Managing Billing and Setting Budget Alerts on GCP
Vertex AI Claude usage costs appear alongside other GCP services in the Cloud Billing dashboard. Setting up budget alerts in advance is important to prevent cost overruns.
- Open Google Cloud Console → [Billing] → [Budgets & alerts]
- Click [Create budget] and specify "Vertex AI" as the service in the scope
- Enter a monthly spending limit and configure email notification recipients for 50%, 90%, and 100% thresholds
- Click [Save] to activate the alerts
Applying labels by project or team lets you see exactly which services or departments are driving Claude costs. Enabling billing data export to BigQuery also lets you analyze spending trends and per-model cost breakdowns freely with SQL.

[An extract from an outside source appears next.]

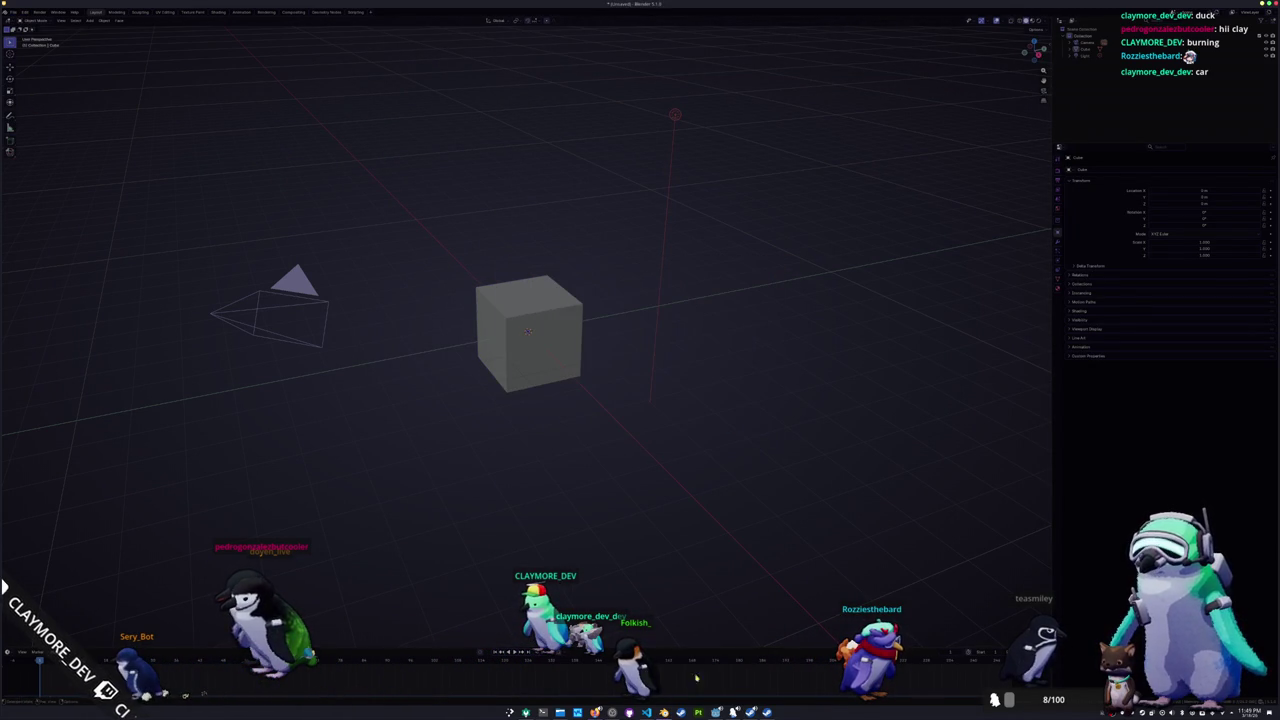
click(675, 697)
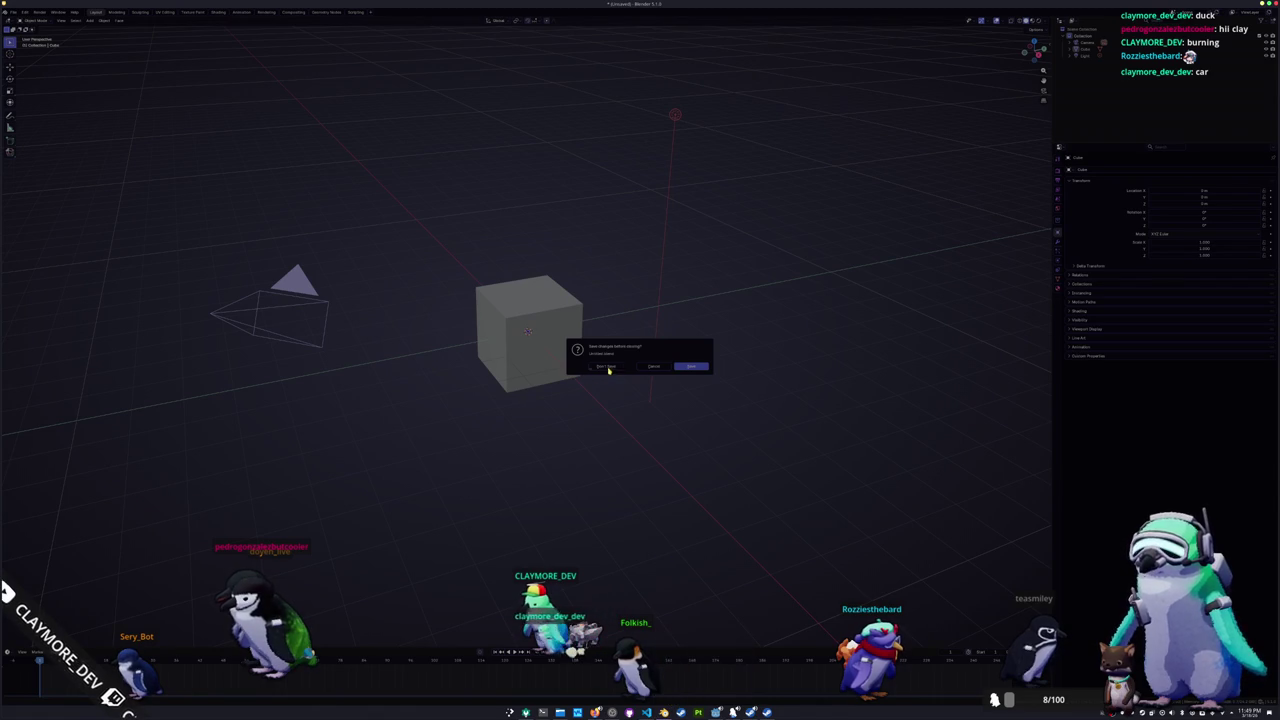
click(606, 368)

If you're making a high volume of Claude calls, it's worth checking with Google Cloud sales to see whether Committed Use Discounts (CUDs) or Committed Use Contracts might apply.
4 Practical Rules for Cost Optimization
-
Assign models deliberately by tier — Route relatively simple tasks like summarization, classification, and translation to Haiku 4.5 ($1/$5), and reserve Opus ($5/$25) for complex reasoning and long-form generation only. Using Sonnet ($3/$15) as the middle-ground default and selecting models per use case can substantially cut total costs.
-
Aggressively offload to Batch API — Identify workloads that don't require real-time responses and run them as nightly or weekly batch jobs via Batch API. The 50% discount is the single most effective cost-reduction lever for any given model.
-
Use Prompt Caching where it fits — Enable Prompt Caching in applications that repeatedly send the same long system prompts or reference documents. Using 1-hour retention and designing for maximum cache hit rates across conversation turns is an effective approach.
-
Use regional endpoints only when data residency is required — Stick with the global endpoint when there are no regulatory requirements, and avoid the 10% premium. The global endpoint offers equivalent SLA and reliability — only the cost differs.
For the latest pricing information, refer to the Anthropic Official Pricing Page and the Google Cloud Vertex AI Pricing Page. Prices are subject to change.